TO DO:
Rewrite the rows below, changing "plain text" to "spoken text" and leaving everything else as it is.

TASK INPUTS:
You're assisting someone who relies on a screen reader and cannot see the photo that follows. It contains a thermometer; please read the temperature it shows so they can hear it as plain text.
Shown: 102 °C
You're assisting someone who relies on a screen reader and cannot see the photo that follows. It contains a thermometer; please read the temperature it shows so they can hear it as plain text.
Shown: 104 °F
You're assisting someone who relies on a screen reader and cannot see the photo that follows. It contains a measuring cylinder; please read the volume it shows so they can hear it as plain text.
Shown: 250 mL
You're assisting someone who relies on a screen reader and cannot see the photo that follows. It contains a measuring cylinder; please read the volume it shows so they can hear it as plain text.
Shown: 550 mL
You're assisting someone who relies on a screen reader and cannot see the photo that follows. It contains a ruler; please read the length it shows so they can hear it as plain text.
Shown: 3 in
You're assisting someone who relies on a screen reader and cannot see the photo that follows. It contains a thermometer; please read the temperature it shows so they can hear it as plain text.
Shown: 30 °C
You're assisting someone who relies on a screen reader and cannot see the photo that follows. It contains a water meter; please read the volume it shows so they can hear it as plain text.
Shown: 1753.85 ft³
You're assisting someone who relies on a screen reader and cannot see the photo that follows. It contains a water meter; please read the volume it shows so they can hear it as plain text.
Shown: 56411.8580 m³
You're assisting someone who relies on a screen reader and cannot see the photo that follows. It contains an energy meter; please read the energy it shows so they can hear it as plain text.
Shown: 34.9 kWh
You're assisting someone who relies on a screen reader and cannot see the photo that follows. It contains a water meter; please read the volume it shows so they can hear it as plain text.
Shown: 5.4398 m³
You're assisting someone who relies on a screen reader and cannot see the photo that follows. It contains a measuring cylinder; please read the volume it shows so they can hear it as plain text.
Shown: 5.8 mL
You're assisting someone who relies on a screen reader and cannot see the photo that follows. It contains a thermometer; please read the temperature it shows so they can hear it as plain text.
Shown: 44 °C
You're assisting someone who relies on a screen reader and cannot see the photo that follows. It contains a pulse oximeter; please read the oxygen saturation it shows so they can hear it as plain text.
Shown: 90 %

EXERCISE RESPONSE:
You're assisting someone who relies on a screen reader and cannot see the photo that follows. It contains a thermometer; please read the temperature it shows so they can hear it as spoken text.
Shown: 102 °C
You're assisting someone who relies on a screen reader and cannot see the photo that follows. It contains a thermometer; please read the temperature it shows so they can hear it as spoken text.
Shown: 104 °F
You're assisting someone who relies on a screen reader and cannot see the photo that follows. It contains a measuring cylinder; please read the volume it shows so they can hear it as spoken text.
Shown: 250 mL
You're assisting someone who relies on a screen reader and cannot see the photo that follows. It contains a measuring cylinder; please read the volume it shows so they can hear it as spoken text.
Shown: 550 mL
You're assisting someone who relies on a screen reader and cannot see the photo that follows. It contains a ruler; please read the length it shows so they can hear it as spoken text.
Shown: 3 in
You're assisting someone who relies on a screen reader and cannot see the photo that follows. It contains a thermometer; please read the temperature it shows so they can hear it as spoken text.
Shown: 30 °C
You're assisting someone who relies on a screen reader and cannot see the photo that follows. It contains a water meter; please read the volume it shows so they can hear it as spoken text.
Shown: 1753.85 ft³
You're assisting someone who relies on a screen reader and cannot see the photo that follows. It contains a water meter; please read the volume it shows so they can hear it as spoken text.
Shown: 56411.8580 m³
You're assisting someone who relies on a screen reader and cannot see the photo that follows. It contains an energy meter; please read the energy it shows so they can hear it as spoken text.
Shown: 34.9 kWh
You're assisting someone who relies on a screen reader and cannot see the photo that follows. It contains a water meter; please read the volume it shows so they can hear it as spoken text.
Shown: 5.4398 m³
You're assisting someone who relies on a screen reader and cannot see the photo that follows. It contains a measuring cylinder; please read the volume it shows so they can hear it as spoken text.
Shown: 5.8 mL
You're assisting someone who relies on a screen reader and cannot see the photo that follows. It contains a thermometer; please read the temperature it shows so they can hear it as spoken text.
Shown: 44 °C
You're assisting someone who relies on a screen reader and cannot see the photo that follows. It contains a pulse oximeter; please read the oxygen saturation it shows so they can hear it as spoken text.
Shown: 90 %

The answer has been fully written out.